Only a number is wanted here, namely how many lines of the data contain the string "vascular".
[Start of section]
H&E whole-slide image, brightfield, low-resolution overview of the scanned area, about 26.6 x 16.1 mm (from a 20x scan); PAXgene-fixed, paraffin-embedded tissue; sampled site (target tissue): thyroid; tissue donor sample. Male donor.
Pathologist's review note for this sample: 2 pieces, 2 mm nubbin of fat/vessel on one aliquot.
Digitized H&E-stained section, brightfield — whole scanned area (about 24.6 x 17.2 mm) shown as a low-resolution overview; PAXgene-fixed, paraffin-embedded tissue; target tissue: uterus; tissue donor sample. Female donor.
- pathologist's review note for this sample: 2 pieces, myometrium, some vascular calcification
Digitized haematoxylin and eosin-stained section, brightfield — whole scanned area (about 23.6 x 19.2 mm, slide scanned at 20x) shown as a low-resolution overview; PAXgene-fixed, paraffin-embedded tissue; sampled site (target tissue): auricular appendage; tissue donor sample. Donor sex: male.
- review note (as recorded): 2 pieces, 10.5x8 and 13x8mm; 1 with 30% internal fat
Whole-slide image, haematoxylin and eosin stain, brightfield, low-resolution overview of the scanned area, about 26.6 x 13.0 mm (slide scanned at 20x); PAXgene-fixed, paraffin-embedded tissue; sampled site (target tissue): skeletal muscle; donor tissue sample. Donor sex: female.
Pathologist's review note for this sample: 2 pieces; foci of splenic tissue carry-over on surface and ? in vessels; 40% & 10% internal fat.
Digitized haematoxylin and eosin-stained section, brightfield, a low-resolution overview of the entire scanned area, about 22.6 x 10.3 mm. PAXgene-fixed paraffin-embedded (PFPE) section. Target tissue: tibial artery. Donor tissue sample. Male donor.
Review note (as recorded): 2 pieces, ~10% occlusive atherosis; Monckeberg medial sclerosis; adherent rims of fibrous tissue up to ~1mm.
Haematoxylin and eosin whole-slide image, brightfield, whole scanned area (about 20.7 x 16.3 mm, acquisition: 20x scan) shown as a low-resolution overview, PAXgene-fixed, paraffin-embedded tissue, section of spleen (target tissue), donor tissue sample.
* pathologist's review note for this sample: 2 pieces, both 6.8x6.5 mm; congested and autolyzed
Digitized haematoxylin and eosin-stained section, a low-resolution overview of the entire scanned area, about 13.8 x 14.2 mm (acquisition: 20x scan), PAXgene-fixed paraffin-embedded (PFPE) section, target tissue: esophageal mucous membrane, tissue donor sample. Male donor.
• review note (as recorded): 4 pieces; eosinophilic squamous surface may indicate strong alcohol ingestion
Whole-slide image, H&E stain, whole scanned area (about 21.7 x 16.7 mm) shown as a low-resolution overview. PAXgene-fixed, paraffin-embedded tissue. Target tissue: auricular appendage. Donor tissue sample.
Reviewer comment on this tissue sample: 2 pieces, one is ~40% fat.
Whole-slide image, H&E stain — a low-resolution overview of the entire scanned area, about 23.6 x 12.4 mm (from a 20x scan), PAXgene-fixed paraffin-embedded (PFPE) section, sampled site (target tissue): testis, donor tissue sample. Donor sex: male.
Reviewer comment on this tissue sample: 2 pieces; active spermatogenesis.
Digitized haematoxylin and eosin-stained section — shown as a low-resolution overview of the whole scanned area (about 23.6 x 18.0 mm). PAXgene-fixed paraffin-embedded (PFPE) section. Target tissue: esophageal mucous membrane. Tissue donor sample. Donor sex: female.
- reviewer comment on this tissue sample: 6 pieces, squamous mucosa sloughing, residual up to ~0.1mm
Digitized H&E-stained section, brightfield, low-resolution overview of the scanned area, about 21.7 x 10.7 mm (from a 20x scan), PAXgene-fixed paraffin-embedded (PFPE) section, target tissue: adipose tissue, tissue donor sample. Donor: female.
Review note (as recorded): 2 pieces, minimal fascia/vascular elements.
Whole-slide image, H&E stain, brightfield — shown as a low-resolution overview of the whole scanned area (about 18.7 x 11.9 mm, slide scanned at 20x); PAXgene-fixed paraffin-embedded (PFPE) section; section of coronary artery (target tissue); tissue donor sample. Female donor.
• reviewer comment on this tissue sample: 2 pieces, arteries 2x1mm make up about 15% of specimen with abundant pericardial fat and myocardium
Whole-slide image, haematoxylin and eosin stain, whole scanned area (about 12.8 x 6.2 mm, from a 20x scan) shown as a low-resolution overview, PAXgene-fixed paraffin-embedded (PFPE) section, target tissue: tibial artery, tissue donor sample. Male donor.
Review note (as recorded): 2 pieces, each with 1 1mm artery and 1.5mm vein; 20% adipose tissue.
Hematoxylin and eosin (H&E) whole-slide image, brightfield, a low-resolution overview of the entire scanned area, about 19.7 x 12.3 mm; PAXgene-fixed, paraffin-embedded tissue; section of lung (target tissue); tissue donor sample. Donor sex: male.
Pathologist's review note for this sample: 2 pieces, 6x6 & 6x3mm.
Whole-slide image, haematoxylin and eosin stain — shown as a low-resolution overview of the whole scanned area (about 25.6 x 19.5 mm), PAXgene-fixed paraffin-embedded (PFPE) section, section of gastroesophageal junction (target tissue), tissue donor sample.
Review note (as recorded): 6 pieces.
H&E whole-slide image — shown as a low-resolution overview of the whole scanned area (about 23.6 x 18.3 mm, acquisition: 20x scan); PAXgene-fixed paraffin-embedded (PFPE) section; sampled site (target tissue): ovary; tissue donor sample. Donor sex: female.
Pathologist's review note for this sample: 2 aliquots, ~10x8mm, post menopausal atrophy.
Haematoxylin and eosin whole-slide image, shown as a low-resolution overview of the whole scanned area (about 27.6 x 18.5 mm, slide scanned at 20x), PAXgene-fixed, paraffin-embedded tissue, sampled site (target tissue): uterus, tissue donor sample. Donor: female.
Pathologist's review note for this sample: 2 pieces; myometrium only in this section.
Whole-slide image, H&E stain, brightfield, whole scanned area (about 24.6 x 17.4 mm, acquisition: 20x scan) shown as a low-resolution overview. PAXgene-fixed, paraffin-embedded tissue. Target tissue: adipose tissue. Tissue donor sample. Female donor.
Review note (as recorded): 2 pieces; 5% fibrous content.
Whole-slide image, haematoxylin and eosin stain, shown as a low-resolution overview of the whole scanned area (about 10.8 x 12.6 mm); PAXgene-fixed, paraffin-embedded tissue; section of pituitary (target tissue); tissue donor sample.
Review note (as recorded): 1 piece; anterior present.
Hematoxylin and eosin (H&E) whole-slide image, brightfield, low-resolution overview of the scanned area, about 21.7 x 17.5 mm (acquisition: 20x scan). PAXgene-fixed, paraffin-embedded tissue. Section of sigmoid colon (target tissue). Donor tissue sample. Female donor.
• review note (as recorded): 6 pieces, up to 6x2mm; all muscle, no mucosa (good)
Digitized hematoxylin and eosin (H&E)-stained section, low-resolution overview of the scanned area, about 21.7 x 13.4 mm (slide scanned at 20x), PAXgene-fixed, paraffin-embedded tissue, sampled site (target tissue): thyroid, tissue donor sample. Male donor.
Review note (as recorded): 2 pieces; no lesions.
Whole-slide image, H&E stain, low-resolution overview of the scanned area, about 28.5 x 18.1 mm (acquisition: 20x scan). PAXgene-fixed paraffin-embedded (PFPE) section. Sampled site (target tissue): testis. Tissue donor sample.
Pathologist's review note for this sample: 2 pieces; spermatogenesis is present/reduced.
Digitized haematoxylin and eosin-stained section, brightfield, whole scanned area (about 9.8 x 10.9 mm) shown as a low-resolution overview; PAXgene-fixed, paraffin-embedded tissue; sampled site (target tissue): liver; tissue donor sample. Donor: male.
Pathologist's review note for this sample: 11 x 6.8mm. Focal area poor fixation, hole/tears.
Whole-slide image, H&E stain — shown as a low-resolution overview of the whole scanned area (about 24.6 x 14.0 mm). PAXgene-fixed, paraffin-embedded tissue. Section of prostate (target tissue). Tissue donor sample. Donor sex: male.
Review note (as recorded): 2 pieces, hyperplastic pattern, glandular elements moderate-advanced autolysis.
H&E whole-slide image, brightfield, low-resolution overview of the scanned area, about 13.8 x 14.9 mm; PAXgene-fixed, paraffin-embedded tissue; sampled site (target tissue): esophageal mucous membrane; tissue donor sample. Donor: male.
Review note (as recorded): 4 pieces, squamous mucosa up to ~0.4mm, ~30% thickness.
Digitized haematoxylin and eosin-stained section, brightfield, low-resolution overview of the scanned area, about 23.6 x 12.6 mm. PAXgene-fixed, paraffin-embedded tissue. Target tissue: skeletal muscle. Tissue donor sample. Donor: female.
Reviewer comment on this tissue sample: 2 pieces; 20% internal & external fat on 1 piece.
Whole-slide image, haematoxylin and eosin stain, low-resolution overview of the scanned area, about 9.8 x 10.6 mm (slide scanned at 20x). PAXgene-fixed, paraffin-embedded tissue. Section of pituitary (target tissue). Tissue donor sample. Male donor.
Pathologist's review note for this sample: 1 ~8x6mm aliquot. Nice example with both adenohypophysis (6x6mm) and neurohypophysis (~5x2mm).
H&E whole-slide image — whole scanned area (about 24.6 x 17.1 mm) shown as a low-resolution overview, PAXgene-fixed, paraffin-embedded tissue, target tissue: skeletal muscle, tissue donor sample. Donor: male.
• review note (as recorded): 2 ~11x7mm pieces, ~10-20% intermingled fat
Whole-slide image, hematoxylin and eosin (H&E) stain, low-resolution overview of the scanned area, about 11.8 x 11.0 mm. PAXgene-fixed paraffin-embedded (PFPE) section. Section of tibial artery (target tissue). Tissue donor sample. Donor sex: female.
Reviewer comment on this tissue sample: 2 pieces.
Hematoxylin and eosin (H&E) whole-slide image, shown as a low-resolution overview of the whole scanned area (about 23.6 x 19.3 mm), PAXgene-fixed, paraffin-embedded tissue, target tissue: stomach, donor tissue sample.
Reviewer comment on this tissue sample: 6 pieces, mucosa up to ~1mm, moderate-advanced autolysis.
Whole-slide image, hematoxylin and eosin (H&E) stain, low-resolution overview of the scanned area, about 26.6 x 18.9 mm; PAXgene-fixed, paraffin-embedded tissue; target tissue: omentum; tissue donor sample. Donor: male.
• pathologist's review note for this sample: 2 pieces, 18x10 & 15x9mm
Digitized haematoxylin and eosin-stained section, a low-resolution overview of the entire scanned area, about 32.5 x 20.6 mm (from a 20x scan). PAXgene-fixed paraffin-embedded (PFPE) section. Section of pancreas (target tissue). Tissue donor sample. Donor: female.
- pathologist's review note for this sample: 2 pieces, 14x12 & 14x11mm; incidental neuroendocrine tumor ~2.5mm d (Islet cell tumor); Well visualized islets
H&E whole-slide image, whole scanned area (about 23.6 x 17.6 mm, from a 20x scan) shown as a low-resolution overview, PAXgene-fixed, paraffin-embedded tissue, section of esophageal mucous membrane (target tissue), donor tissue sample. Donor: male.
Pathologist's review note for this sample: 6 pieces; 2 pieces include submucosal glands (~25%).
[End of section]
=== WRITTEN REPLY ===
2